Kadang,  kepolosan dan caramu bercanda membuat saya tidak bisa membedakan keduanya. “Nggaklah. Biasanya kapalnya belum jalan, atau baru jalan, jadi mereka hati-hati. Mereka nunggu penumpang kapal yang mau ngelemparin uang receh ke laut—uang logam. Kalau kamu lempar uang logam seratus rupiah, mereka akan berebut ngambilnya.”

“Tapi, kan, uangnya bakal tenggelam, gimana mereka ngambilnya?”

“Ya, mereka berenang, menyelam. Siapa cepat dia dapat. Kalau salah satu dari mereka berhasil dapat uangnya, mereka akan muncul ke permukaan dan mengangkat uangnya tinggi-tinggi, sambil senyum lebar ke penumpang yang ngelihatin mereka dari dek.”

Keningmu makin berkerut, membuat alis melengkungmu membetuk garis nyaris sejajar. “Menyelam cuma buat duit seratus perak?”

“Dulu, sih, seratus perak itu banyak. Berapa tahun yang lalu, ya? Hm—sekitar lima belas tahun lalu mungkin. Waktu itu aku masih awal-awal SD. Sekarang, aku malah nggak tahu apa anak-anak logam itu masih ada atau nggak.”

Kamu mendengus, tapi bibirmu menyunggingkan senyum.

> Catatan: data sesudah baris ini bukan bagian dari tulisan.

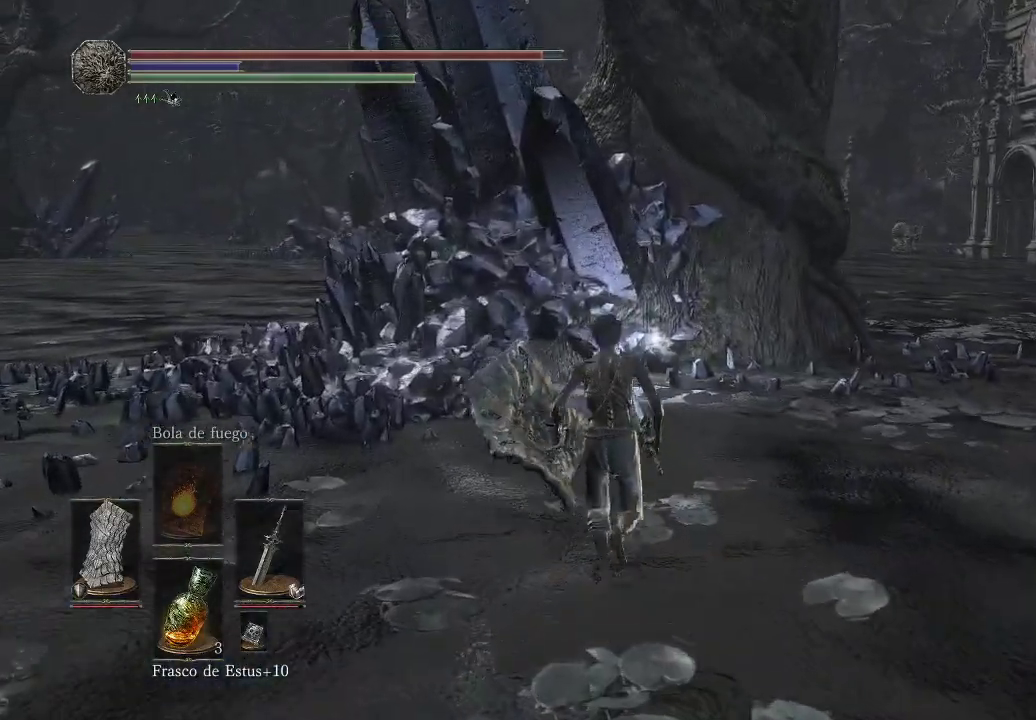
{"buttons": [], "left_stick": "up", "right_stick": "center", "events": []}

Senyum tipis yang tidak pernah tidak saya suka. “Anak logam itu seru, ya?”

Saya mengangguk. “Kamu tahu bagian paling serunya?”

Kamu melebarkan matamu. Mata yang bulat dengan warna kecokelatan. Kamu menggeleng.

“Anak-anak logam itu menyelam tanpa memakai alat bantu apa pun. Mereka bahkan nggak pakai kacamata renang. Jadi, kamu bisa bayangin gimana mereka harus membuka mata dan menahan perih karena air laut yang asin dan gimana mereka harus kuat menahan napas sampai uang logamnya ketemu. Sebelum uang logamnya jatuh makin dalam ke dasar laut.”

Bibirmu kini membuka, membentuk huruf O yang besar. “Gila. Nahan napas demi ngambil uang logam doang? Tapi, buka mata di dalam air laut juga menyakitkan, sih. Itu pasti perih banget.”

“Iya, anak-anak logam kebanyakan matanya merah. Tapi, napas mereka panjang-panjang, jangan salah. Pada bagus kalau ngaji.”

“Kamu pernah jadi anak logam?”

“Aku memang besar di daerah yang dekat laut. Tapi, menyelam, menyakiti diri sendiri untuk sesuatu yang hanya bisa kita nikmati sesaat? Duit seratus perak yang kalau dikumpulin cuma bisa buat beli Chiki atau kelereng?” Saya menggeleng. “Nggak pernah. Aku cuma pernah jadi anak pantai yang kerjanya ngumpulin kerang. Itu juga akhirnya dibuang sama Ibu, dibilang sampah.”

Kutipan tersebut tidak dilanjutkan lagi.